Home > Uncategorized > Results came in, sort of …

Results came in, sort of …

As I mentioned in my last post, I attempted to write some run on sentences for a submission. I posted three that I did not send for your enjoyment and sent three others into the wilds of the internet in search of acceptance. Two were handed back with rejection firmly tattooed on their we little heads and one was held for further consideration.

At the moment, I am pretty happy to have had one make it to the second round.

The thing is, as I read the rejections that I received, I realized that one of them could have been altered in such a slight way and then the story would have been just so much better. Hindsight is what it is though. I will include the alternate ending here. I just wish I had thought of it before I sent my submission in.

As far as the new year and resolutions go, I am going to keep my list short. One item, that’s it.

I am going to edit my novel to a point where I am satisfied to start sending it to agents.

Lots of work to do so I will leave you with my other two subs.

L. E. White

Hobby – This one didn’t make it because it was to dark. Fair enough.

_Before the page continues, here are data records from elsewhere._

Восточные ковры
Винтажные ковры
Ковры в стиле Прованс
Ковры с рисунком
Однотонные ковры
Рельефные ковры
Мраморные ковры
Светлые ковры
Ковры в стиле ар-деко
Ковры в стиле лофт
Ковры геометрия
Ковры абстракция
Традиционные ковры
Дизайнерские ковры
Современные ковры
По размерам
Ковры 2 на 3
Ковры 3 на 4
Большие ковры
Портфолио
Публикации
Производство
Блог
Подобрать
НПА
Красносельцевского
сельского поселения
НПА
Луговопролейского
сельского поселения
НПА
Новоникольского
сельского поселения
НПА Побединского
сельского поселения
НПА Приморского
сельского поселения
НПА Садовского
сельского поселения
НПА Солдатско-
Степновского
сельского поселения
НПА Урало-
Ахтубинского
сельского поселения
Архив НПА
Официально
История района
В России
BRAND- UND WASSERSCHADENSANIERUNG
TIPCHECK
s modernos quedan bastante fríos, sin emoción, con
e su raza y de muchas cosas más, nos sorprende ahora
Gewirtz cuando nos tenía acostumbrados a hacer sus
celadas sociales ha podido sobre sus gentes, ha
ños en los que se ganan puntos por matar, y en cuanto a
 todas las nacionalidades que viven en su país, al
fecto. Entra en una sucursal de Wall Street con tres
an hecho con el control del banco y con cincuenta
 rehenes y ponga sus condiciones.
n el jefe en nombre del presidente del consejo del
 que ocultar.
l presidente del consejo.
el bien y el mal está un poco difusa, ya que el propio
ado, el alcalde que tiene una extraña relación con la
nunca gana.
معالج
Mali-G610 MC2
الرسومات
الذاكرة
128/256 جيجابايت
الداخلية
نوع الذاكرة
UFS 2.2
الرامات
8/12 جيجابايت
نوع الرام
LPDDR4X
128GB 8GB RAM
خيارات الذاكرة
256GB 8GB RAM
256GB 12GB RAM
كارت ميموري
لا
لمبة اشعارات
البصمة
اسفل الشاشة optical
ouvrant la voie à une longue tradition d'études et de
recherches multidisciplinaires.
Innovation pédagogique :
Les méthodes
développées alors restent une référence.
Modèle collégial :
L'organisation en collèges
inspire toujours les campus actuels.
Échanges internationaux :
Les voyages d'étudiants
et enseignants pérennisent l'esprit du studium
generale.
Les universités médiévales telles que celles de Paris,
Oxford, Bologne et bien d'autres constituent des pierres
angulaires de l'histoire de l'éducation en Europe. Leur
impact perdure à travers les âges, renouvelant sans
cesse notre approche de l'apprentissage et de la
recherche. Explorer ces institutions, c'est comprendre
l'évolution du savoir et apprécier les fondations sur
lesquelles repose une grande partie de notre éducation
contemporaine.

I can see that.

I watched the light fade from your eyes and the color fade from your cheeks as I listened to the sound of your last, ragged, painful, breath before I picked up the stethoscope and put that small, cold surface against your chest so that I could hear the final beat of your black, poisoned, lying, treacherous heart before death claimed you; just like it had claimed you every other time I did this, just like every time I was going to do this, just like I promised when I told you that if you hurt my little girl, I would kill you, bring you back and do it again, because everyone needs a hobby, and since you didn’t listen, since you hurt her after you told me you wouldn’t, I have made your painful end a part of my daily routine.

No Title Idea – This one didn’t make it because the ending was to much of a let down. Re-reading it, I have to agree. I was going for a little humor, but now that I see that I should have went with something more frightening. The second version below is what I wish I would have submitted.

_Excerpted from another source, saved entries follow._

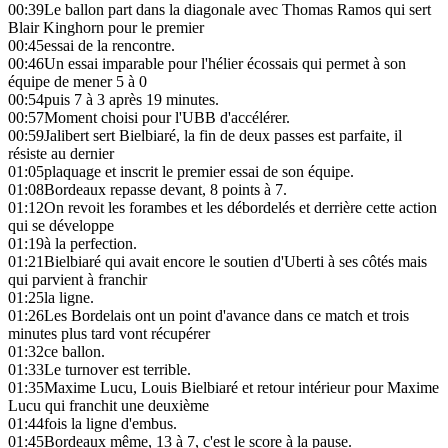
00:39
Le ballon part dans la diagonale avec Thomas Ramos qui sert
Blair Kinghorn pour le premier
00:45
essai de la rencontre.
00:46
Un essai imparable pour l'hélier écossais qui permet à son
équipe de mener 5 à 0
00:54
puis 7 à 3 après 19 minutes.
00:57
Moment choisi pour l'UBB d'accélérer.
00:59
Jalibert sert Bielbiaré, la fin de deux passes est parfaite, il
résiste au dernier
01:05
plaquage et inscrit le premier essai de son équipe.
01:08
Bordeaux repasse devant, 8 points à 7.
01:12
On revoit les forambes et les débordelés et derrière cette action
qui se développe
01:19
à la perfection.
01:21
Bielbiaré qui avait encore le soutien d'Uberti à ses côtés mais
qui parvient à franchir
01:25
la ligne.
01:26
Les Bordelais ont un point d'avance dans ce match et trois
minutes plus tard vont récupérer
01:32
ce ballon.
01:33
Le turnover est terrible.
01:35
Maxime Lucu, Louis Bielbiaré et retour intérieur pour Maxime
Lucu qui franchit une deuxième
01:44
fois la ligne d'embus.
01:45
Bordeaux même, 13 à 7, c'est le score à la pause.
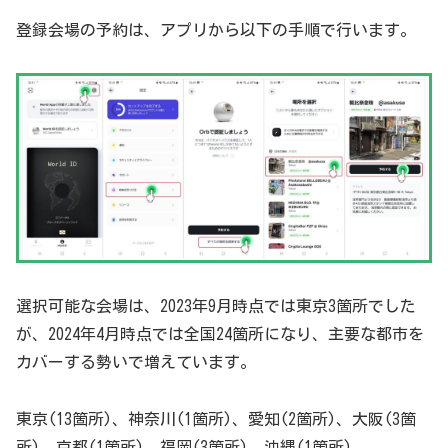
登録会場の予約は、アプリから以下の手順で行います。
選択可能な会場は、2023年9月時点では東京3箇所でした
が、2024年4月時点では全国24箇所になり、主要な都市を
カバーする勢いで増えています。
東京(13箇所)、神奈川(1箇所)、愛知(2箇所)、大阪(3箇
所)、京都(1箇所)、福岡(3箇所)、沖縄(1箇所)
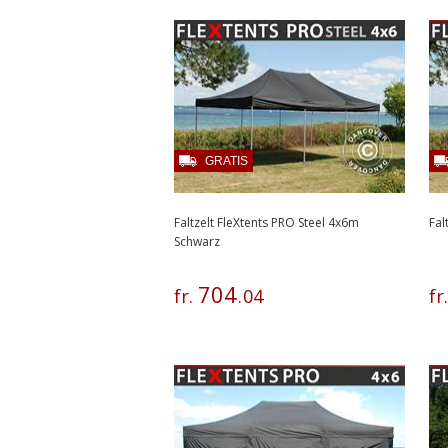
GRATIS
Faltzelt FleXtents PRO Steel 4x6m
Fal
Schwarz
704
fr.
.
04
fr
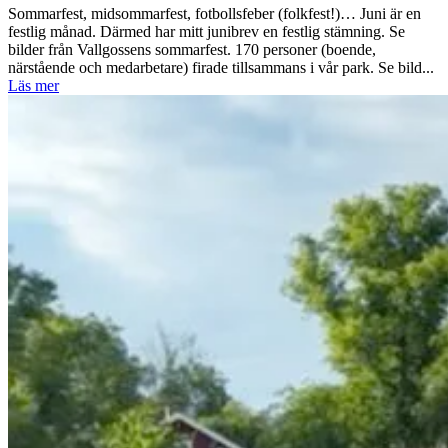
Sommarfest, midsommarfest, fotbollsfeber (folkfest!)… Juni är en
festlig månad. Därmed har mitt junibrev en festlig stämning. Se
bilder från Vallgossens sommarfest. 170 personer (boende,
närstående och medarbetare) firade tillsammans i vår park. Se bild...
Läs mer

I hid under the blankets, wishing that I had a flashlight in my hands like I would have had as a child, even though it would have been turned off to better hide my presence, as I listened to each individual creak on the stairs, the weight making the wood groan as I imagined the monstrous form that was making its way toward the room, shifting from left to right, attempting as much stealth as the old house would allow, before the sounds stopped, which did not indicate that my visitor had stopped, but rather that the lumbering form had reached the hall and was even now slipping along, listening for any sound that would indicate my present level of wakefulness, before the blanket shifted and the bed sagged under the weight of a quiet interloper who made clear its intentions as I felt cold, clammy limbs wrap  around my torso and pull me to it so that the hot, moist breath on the back of my neck could send goose-bumps racing over my body when my husband settled into bed after the midnight raiding of our refrigerator that broke his diet.

New ending: … my neck could send goose-bumps racing over my body because, while I did love the feeling of someone snuggling into bed with me, the fact was that my husband had been dead for over a year.